Miró en dirección al dormitorio, preguntándose si el chico se despertaría, si entraría en la sala de estar, y si con su sonrisa de bienvenida confirmaría que lo que Winston Nkata estaba diciendo era verdad. Pero el aumento de volumen no traspasó la puerta cerrada, y si lo hizo, para Daniel Edwards sólo fue un ruido más en la noche.

– ¿Todavía guarda mi tarjeta? -le preguntó Nkata.

Yasmin no respondió; tenía los ojos clavados en el televisor.

Nkata sacó otra y la dejó sobre la mesilla que había delante de ella.

– Si cambia de opinión, llámeme. También puede llamarme al móvil. A cualquier hora. No importa.

Siguió sin responder y, en consecuencia, salió del piso.
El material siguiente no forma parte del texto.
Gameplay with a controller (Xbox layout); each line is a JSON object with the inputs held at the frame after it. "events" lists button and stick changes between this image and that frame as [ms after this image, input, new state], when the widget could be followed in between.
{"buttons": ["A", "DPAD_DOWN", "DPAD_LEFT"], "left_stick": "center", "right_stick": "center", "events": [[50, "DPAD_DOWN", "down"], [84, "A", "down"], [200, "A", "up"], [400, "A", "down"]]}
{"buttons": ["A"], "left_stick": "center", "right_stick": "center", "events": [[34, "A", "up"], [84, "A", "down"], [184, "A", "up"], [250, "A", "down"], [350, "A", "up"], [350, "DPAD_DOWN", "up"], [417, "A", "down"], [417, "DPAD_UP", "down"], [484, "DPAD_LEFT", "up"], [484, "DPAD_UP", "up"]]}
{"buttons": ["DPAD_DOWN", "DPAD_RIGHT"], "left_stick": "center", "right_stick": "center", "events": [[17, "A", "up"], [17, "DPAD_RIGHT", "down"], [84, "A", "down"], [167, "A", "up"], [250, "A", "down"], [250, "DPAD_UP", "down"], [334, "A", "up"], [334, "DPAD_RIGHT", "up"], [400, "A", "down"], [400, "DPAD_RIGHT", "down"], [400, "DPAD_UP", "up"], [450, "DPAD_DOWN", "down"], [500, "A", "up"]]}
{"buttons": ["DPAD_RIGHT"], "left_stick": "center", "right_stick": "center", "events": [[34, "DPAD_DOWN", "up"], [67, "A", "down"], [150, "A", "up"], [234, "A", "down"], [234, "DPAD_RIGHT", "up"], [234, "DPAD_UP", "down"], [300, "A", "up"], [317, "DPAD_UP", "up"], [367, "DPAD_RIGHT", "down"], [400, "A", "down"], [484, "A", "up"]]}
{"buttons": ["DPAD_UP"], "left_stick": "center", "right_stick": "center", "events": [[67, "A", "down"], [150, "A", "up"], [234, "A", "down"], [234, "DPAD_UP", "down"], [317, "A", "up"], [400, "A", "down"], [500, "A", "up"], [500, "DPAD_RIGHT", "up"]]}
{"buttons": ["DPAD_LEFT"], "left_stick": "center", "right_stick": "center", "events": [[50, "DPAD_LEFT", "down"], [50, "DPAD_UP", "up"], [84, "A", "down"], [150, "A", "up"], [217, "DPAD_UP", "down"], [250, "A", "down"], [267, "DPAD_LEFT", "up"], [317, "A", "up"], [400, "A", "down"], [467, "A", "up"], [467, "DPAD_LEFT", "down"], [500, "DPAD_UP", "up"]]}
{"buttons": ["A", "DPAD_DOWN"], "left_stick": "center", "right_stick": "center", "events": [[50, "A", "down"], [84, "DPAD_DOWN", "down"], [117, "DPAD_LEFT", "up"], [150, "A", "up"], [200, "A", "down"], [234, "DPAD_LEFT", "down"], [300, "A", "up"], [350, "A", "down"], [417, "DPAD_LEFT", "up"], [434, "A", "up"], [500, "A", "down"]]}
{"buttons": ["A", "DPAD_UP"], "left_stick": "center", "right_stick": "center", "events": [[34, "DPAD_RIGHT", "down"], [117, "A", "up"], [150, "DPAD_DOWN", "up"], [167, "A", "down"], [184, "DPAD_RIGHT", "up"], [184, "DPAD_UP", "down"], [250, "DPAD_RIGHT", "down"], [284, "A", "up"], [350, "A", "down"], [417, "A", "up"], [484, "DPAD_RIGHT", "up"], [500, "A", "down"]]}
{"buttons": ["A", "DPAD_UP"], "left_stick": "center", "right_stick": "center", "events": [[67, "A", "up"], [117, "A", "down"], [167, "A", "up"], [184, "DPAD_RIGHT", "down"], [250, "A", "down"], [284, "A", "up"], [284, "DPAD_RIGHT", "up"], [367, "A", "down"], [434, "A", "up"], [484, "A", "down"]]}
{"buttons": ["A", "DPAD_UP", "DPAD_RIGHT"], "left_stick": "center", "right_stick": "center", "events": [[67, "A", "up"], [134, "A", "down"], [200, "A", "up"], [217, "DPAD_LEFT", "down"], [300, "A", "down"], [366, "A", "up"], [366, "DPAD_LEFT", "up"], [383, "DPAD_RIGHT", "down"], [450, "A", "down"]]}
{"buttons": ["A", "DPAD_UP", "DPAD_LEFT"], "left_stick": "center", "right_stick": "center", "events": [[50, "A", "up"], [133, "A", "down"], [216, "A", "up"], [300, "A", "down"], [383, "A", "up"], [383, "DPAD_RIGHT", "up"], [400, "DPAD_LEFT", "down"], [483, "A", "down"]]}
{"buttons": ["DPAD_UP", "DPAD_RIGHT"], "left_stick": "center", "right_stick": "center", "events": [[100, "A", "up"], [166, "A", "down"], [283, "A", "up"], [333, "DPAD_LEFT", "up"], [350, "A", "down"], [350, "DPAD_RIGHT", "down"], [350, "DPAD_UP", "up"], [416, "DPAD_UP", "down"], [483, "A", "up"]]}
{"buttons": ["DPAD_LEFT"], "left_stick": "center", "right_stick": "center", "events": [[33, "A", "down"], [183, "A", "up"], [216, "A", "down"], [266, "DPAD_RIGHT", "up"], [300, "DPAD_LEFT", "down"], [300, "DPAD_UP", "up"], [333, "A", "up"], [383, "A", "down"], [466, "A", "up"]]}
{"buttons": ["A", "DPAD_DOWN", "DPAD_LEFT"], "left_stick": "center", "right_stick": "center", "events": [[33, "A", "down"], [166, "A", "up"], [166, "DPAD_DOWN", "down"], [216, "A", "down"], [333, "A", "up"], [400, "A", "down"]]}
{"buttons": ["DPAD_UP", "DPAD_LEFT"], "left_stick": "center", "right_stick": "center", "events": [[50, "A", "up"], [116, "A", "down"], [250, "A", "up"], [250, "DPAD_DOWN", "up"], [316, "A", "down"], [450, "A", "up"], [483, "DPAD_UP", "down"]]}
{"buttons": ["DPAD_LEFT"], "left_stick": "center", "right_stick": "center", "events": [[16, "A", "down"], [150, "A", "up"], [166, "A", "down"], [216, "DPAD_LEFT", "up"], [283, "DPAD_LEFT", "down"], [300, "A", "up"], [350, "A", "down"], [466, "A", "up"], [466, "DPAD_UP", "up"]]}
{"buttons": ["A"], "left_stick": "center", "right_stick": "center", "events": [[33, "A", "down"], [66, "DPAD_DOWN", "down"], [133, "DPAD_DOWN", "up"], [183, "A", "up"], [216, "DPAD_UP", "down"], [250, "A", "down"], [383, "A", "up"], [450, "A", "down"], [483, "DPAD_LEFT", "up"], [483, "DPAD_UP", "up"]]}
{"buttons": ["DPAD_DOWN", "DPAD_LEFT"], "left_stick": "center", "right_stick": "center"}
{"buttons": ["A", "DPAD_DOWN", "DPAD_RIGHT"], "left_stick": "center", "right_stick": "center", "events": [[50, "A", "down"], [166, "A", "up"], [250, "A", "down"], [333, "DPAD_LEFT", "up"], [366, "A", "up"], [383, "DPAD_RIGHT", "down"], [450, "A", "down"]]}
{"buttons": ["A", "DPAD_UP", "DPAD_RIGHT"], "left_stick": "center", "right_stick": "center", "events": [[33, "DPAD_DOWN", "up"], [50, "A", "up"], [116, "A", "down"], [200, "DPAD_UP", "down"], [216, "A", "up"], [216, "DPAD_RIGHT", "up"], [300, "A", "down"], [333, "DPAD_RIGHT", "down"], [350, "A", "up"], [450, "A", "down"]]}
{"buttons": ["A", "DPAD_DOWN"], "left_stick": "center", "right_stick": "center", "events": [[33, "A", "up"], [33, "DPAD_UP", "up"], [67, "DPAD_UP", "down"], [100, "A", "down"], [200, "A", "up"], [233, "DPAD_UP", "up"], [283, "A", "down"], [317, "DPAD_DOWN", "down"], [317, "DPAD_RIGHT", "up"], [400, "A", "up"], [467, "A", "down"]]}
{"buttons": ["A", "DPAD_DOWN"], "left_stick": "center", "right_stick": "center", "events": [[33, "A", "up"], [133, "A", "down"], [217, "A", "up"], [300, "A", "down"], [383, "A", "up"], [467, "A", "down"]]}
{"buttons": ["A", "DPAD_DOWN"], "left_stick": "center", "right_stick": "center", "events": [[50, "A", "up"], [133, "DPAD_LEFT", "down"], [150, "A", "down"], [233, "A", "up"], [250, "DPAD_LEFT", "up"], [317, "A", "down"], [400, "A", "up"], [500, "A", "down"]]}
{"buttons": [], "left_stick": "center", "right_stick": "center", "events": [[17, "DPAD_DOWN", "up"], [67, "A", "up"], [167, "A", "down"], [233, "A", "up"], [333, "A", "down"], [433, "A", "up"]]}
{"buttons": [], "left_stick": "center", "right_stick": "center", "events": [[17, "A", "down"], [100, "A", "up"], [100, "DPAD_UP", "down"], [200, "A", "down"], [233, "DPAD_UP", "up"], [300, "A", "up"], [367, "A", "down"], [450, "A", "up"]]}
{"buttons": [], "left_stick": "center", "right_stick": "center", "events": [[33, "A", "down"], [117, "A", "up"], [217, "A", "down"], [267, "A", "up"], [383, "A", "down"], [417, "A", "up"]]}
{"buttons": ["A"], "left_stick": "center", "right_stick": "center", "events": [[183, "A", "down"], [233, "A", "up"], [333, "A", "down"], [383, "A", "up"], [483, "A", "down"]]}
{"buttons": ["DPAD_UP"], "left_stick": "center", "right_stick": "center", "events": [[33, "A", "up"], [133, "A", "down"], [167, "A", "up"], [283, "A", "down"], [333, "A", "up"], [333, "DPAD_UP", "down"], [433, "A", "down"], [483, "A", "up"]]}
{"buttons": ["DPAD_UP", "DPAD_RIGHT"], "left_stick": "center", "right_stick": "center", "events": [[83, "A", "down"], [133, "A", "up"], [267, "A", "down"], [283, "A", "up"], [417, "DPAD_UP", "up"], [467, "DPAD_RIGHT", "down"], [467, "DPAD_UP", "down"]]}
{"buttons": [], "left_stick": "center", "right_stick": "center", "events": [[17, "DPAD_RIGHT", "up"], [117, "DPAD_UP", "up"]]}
Cerró la puerta despacio, con suavidad.

Ya estaba en el aparcamiento, cruzando el suelo cubierto de charcos para llegar a la calle, cuando se percató de que había olvidado su promesa de pasar un momento por casa del señor Houghton para enseñarle la placa y para disculparse por el modo en que había entrado en el edificio. Se dio la vuelta para hacerlo y observó el edificio.

Vio que Yasmin Edwards estaba de pie junto a la ventana. Le estaba mirando. Y entre las manos sostenía algo que él deseaba con todas sus fuerzas que fuera la tarjeta que le acababa de entregar.